Simon Johnson de MIT va mucho más allá y plantea que el reciente paquete de rescate financiero (i.e. el programa de compra de activos tóxicos de la banca estadounidense y los créditos de emergencia a AIG) ha favorecido una mayor concentración del sector de servicios financieros, y, en general, a un riesgo moral mayor y, en particular, a que la oligarquía financiera se beneficie en detrimento del contribuyente estadounidense, brindando en vez de minimizando incentivos equivocados al subsidiar a los accionistas y ejecutivos que se comportaron de manera irresponsable.  Además, que es necesario establecer, entre otros, mayores normas de capitalización y liquidez que eviten los riesgos financieros sistémicos, se establezcan normas y estándares mínimos sobre instrumentos financieros riesgosos y se regulen los cambios de contratos que terminan siendo abusivos, i.e. en el caso de las tarjetas de crédito, para así proteger a los inversionistas y los consumidores.  Adicionalmente, considera que hay restablecer la tradición estadounidense de separar a la banca comercial de la banca de inversión, porque tienen intereses contrapuestos, así como regular la misma existencia de las grandes empresas financieras (muy grandes para que quiebren y, por tanto, para que existan) para reducir su poder político y económico y el elevado riesgo sistémico que conllevan.  De lo contrario se estará incubando una nueva crisis.
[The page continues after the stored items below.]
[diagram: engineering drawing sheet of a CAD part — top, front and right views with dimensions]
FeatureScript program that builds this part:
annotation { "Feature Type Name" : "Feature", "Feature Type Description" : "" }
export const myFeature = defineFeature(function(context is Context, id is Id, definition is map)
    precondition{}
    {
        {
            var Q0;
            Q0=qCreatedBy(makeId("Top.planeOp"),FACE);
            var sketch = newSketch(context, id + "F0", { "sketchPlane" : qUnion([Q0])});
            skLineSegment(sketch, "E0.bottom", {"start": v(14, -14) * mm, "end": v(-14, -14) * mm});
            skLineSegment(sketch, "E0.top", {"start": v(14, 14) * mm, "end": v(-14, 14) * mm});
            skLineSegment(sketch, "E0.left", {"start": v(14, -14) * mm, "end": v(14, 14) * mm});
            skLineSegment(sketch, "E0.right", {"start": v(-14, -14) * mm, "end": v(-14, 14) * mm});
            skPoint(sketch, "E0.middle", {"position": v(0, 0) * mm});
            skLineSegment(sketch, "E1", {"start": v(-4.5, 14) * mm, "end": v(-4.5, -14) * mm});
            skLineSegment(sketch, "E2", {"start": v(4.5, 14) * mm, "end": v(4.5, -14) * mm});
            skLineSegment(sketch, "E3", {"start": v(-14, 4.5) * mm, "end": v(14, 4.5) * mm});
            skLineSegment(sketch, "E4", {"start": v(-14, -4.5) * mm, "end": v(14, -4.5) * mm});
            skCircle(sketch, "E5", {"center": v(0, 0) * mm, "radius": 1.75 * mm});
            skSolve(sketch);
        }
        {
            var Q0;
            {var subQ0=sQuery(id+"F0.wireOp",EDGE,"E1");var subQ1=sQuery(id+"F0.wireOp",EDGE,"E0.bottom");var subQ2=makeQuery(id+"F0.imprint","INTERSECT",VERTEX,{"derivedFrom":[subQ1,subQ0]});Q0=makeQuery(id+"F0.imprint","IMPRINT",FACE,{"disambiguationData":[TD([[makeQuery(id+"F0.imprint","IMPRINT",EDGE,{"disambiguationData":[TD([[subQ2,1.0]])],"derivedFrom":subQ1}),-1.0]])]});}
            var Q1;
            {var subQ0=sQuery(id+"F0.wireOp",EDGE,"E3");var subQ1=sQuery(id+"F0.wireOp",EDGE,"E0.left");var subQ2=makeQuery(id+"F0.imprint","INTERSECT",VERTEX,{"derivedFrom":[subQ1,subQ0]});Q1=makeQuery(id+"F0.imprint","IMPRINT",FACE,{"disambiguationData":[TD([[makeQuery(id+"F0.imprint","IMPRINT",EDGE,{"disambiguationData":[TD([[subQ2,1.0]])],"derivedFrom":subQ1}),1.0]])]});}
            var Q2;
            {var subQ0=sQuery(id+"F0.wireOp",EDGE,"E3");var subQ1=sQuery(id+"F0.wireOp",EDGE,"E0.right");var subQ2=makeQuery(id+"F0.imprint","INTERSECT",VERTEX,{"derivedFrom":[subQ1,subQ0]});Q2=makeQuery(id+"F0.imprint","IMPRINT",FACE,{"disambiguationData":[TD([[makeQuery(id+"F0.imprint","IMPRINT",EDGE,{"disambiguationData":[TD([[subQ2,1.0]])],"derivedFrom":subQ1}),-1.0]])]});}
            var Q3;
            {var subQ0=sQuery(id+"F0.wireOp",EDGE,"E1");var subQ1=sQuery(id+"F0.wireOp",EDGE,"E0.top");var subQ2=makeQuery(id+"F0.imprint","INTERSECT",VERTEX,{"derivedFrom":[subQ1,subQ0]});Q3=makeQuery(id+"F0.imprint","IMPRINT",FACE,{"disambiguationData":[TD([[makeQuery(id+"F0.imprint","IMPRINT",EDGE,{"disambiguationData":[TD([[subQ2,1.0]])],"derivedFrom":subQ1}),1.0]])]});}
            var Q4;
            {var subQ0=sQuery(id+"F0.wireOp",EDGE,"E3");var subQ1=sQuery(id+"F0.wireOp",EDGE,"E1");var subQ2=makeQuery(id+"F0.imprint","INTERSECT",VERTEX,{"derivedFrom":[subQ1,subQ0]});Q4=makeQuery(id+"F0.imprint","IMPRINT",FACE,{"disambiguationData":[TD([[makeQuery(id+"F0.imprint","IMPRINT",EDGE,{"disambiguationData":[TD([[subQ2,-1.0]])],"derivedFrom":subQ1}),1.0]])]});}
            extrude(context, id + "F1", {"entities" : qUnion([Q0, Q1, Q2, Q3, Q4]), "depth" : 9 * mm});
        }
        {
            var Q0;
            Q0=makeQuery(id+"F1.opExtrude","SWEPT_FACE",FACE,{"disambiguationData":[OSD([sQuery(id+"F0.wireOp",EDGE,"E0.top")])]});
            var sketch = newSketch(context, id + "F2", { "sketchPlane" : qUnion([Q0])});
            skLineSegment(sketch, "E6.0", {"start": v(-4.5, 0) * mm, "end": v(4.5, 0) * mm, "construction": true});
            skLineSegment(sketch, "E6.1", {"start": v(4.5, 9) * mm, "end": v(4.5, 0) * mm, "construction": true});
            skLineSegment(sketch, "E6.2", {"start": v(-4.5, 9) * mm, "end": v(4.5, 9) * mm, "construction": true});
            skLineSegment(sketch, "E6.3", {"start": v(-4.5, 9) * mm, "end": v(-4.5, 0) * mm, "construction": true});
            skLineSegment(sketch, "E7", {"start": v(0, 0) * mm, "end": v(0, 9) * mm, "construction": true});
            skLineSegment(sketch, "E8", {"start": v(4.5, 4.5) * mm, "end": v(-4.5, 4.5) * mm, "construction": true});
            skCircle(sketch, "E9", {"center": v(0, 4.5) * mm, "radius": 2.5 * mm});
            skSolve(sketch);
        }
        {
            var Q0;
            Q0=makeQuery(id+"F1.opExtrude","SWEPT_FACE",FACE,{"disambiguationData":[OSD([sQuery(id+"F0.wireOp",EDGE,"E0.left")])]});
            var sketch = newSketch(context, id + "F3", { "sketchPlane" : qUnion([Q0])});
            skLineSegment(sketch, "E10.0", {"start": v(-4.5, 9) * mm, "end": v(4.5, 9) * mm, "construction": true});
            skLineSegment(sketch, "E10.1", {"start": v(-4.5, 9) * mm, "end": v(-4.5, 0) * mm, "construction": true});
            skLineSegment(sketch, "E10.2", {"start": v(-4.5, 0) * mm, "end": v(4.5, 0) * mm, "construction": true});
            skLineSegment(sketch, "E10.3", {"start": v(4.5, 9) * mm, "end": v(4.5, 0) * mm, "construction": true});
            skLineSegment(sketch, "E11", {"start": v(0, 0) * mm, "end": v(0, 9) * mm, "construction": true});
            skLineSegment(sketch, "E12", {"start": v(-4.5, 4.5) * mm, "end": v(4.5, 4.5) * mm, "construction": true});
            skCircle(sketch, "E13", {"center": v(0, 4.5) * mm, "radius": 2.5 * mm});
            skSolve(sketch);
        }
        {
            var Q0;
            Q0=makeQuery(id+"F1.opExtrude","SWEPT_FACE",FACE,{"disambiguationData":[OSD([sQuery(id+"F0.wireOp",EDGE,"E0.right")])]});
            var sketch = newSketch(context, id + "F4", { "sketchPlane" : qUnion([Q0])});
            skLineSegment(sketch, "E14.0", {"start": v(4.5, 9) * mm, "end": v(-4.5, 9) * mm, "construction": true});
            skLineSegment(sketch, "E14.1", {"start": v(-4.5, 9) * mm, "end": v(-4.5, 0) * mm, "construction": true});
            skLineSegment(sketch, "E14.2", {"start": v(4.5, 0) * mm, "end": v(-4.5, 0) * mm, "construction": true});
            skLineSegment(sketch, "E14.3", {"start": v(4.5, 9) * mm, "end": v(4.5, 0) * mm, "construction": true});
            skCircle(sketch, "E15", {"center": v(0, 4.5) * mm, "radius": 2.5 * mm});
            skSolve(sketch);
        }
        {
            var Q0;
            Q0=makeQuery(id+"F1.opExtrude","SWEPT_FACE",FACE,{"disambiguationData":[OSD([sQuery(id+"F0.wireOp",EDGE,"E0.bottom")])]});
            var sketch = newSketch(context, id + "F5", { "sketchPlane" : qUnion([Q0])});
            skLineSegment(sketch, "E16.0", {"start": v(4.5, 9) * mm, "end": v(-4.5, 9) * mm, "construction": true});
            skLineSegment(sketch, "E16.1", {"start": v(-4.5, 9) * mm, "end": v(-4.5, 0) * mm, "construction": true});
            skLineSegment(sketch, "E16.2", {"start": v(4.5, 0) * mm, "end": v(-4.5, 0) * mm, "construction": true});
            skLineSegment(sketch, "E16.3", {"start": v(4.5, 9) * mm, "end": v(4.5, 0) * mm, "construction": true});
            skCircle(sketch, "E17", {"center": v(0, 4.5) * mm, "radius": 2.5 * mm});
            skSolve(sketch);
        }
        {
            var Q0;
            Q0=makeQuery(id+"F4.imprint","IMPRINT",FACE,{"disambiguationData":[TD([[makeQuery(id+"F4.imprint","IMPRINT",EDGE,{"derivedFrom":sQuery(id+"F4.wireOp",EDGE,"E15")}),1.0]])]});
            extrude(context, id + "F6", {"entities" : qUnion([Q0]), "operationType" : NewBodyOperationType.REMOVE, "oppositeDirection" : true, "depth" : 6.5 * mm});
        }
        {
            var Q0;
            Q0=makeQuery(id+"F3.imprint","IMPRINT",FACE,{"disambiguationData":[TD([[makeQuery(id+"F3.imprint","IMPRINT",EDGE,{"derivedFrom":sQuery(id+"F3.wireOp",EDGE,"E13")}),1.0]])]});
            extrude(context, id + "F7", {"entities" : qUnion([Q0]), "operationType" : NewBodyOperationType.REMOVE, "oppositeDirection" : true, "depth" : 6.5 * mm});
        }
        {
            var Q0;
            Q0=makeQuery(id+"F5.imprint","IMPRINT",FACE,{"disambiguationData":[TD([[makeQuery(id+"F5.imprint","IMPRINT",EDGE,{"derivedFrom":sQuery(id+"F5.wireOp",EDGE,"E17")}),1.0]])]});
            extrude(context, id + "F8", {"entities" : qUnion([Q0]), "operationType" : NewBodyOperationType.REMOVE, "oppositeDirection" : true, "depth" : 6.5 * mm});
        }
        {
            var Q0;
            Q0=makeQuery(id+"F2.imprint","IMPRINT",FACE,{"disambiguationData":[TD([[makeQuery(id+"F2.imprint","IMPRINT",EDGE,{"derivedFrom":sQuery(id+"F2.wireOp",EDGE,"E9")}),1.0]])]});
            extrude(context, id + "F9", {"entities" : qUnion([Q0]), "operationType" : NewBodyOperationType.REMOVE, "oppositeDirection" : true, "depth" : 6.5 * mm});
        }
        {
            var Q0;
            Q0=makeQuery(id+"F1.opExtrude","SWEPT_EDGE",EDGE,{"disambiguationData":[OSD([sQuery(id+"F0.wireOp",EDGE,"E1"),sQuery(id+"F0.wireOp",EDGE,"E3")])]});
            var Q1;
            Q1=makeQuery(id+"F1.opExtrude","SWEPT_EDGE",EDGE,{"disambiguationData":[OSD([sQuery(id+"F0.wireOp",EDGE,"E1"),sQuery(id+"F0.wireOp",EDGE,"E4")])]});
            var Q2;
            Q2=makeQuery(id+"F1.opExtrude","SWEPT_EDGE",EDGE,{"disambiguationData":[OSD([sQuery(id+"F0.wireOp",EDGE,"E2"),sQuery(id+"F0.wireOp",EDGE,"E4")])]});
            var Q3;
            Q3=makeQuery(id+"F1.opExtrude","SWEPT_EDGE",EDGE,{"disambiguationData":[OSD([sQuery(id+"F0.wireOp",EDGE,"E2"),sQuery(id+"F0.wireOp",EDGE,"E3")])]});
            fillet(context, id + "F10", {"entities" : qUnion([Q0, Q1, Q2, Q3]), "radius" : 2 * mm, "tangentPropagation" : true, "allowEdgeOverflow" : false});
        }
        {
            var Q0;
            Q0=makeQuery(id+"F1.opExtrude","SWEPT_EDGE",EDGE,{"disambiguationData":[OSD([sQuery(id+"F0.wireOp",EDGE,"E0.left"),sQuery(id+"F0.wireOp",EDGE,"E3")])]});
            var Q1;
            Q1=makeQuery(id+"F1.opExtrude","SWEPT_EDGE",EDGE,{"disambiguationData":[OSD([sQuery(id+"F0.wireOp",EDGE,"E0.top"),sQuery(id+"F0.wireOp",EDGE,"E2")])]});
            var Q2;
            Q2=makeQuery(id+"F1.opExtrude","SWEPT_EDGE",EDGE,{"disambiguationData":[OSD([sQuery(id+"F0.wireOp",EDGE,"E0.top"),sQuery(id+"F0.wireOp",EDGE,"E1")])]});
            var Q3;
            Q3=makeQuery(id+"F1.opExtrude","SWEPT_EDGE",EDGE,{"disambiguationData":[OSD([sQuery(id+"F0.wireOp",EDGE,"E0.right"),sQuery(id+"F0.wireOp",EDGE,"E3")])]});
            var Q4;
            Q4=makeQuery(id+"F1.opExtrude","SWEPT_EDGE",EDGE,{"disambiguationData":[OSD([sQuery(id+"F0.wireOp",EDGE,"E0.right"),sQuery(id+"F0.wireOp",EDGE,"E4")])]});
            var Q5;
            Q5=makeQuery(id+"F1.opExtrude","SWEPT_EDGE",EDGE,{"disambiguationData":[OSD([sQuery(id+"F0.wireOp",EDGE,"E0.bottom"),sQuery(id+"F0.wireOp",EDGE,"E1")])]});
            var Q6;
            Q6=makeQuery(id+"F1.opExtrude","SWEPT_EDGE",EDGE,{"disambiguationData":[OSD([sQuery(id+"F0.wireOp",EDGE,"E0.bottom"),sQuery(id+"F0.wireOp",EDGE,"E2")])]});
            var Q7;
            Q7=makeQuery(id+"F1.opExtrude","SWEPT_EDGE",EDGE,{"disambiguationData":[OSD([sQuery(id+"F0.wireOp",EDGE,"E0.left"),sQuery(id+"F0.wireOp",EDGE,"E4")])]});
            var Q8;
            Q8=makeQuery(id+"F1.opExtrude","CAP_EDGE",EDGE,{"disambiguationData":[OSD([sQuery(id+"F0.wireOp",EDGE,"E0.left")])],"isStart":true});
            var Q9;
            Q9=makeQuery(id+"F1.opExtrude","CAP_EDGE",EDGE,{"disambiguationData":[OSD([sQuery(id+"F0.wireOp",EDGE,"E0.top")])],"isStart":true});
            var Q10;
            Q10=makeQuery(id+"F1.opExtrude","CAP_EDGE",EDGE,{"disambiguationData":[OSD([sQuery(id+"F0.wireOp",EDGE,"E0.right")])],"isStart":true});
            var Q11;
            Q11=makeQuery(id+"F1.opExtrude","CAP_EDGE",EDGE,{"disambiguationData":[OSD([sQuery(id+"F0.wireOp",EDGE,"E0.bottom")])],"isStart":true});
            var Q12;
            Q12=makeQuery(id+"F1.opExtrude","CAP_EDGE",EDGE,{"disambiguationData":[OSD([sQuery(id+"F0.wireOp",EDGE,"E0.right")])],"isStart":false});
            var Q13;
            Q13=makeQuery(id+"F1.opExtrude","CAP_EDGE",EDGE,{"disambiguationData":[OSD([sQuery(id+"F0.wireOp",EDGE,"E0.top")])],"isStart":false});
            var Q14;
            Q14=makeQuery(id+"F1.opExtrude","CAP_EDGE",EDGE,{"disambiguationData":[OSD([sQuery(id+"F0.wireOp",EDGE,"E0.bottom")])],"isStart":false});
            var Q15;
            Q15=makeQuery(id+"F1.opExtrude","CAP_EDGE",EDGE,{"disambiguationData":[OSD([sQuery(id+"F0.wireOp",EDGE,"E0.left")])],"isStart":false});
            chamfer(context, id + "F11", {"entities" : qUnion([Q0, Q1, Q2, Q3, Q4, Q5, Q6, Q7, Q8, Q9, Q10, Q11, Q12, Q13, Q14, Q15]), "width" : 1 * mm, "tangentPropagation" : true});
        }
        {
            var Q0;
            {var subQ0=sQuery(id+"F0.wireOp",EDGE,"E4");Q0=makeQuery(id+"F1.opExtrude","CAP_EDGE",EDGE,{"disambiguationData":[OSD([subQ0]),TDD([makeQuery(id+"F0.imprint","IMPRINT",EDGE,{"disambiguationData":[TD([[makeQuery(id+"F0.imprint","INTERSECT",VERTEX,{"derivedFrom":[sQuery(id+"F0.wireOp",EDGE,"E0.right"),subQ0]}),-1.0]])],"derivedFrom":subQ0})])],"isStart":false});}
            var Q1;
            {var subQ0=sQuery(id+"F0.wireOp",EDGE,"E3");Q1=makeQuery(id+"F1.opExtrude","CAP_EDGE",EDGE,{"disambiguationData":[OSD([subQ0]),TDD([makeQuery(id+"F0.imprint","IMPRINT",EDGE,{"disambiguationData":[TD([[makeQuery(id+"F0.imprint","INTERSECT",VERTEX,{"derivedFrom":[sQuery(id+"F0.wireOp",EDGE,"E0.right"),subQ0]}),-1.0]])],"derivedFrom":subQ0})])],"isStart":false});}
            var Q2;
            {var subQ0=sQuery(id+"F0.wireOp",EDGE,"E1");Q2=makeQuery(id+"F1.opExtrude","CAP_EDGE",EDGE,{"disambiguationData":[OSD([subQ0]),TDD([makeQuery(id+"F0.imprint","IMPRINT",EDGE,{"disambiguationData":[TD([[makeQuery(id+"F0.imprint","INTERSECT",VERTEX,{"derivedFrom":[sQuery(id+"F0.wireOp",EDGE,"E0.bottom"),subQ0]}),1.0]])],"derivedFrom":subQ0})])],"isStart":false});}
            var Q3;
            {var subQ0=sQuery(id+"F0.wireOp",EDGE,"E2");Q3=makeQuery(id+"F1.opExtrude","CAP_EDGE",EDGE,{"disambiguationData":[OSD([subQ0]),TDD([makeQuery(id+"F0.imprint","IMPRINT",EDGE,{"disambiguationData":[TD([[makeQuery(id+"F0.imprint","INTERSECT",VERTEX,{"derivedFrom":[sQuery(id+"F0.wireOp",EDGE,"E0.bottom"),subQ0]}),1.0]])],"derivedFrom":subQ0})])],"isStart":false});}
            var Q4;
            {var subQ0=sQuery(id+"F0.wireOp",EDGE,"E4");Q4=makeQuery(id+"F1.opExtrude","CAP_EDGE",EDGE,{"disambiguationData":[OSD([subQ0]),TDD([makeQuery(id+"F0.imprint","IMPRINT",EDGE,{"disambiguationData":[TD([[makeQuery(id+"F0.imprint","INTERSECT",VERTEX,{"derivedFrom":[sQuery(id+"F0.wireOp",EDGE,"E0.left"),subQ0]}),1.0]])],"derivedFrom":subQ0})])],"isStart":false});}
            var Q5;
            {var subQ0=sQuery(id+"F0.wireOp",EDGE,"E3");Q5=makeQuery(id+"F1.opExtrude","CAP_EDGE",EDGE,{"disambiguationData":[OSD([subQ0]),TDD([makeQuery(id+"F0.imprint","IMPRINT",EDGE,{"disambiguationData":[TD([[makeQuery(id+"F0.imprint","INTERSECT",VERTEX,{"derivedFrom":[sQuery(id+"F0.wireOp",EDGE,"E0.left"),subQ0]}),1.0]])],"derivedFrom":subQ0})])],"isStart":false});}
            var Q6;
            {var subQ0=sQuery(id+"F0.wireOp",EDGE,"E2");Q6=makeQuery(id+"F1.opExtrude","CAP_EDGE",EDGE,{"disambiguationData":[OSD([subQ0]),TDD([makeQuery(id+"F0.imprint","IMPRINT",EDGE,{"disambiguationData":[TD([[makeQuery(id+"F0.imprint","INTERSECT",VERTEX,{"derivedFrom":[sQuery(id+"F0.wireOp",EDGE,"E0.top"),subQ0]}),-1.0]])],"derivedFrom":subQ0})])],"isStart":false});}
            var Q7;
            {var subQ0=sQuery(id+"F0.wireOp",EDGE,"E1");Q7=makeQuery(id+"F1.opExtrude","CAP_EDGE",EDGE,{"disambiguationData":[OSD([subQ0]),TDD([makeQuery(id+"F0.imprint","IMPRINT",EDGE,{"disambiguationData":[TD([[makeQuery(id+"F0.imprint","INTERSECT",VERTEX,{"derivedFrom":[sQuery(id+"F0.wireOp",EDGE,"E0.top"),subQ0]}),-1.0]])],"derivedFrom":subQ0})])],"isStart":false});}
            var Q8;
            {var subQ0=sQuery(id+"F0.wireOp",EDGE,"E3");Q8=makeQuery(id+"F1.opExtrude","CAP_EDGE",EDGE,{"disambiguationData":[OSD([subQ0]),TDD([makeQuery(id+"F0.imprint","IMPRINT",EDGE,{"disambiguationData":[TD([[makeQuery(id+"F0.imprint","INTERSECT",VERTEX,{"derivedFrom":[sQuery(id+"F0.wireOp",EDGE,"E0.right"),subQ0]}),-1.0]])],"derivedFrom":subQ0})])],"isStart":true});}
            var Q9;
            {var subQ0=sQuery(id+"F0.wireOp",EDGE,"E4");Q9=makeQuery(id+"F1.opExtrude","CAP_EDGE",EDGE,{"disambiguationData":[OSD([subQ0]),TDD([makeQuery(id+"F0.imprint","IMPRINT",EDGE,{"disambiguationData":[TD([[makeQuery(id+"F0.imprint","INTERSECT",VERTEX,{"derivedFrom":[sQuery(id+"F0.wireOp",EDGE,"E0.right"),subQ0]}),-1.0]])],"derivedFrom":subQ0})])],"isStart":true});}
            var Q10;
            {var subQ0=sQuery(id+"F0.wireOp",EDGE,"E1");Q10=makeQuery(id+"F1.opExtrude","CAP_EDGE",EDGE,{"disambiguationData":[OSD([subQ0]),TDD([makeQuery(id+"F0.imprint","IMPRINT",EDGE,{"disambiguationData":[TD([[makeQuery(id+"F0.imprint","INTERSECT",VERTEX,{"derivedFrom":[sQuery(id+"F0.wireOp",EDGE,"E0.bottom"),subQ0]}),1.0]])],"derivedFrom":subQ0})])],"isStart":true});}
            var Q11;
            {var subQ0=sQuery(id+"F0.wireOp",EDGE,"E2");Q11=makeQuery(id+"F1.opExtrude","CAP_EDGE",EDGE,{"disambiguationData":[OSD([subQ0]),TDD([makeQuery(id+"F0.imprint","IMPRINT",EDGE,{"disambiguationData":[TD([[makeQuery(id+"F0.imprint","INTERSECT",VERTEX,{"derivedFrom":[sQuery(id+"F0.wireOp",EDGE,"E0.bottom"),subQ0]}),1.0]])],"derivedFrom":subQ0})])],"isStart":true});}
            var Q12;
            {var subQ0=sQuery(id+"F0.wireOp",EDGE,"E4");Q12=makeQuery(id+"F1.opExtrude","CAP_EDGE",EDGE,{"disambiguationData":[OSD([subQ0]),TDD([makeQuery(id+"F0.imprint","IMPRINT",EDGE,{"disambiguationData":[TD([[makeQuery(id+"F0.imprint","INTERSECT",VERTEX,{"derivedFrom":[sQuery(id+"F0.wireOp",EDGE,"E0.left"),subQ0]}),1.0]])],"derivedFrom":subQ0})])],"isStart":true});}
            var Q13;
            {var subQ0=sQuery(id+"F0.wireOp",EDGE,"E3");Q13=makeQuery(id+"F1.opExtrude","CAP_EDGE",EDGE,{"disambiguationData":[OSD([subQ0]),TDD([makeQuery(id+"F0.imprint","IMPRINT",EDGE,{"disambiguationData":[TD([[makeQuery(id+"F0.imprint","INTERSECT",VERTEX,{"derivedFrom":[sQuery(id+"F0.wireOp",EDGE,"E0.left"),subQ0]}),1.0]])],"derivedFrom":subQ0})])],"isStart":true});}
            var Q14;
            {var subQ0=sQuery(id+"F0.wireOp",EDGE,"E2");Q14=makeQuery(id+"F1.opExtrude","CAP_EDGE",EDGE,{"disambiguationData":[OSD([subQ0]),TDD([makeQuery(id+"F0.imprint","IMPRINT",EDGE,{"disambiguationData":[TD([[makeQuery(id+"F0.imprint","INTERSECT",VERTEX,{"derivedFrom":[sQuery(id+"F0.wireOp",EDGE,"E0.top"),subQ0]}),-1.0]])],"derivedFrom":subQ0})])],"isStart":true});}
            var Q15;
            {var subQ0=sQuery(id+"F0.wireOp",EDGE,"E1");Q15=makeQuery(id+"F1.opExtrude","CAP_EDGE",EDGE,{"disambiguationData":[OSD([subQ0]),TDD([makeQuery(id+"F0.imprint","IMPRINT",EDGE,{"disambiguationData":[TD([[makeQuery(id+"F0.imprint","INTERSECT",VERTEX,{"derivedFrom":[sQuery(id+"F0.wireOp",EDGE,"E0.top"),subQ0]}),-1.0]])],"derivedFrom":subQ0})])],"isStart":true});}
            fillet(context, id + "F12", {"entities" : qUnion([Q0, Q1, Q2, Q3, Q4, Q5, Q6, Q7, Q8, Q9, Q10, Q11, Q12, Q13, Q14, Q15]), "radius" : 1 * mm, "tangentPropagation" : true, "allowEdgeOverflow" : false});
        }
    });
Así paulatinamente ha surgido una confluencia de que la actual crisis financiera no se debe necesariamente a la falta de regulación financiera sino a su mal diseño y su inadecuada aplicación.  Consecuentmente, debe haber un sistema financiero debidamente regulado y supervisado, basado en los principales objetivos que se pretenden con la regulación del sistema financiero (estabilidad, solvencia, y protección a los inversionistas y consumidores), y no a la atención de problemas puntuales que fueron surgiendo históricamente, lo que ayudará a prevenir futuras crisis y a que la economía estadounidense recupere su dinamismo.  Entonces se podría liberar adecuadamente el poder del mercado financiero para crear mayores oportunidades y riquezas.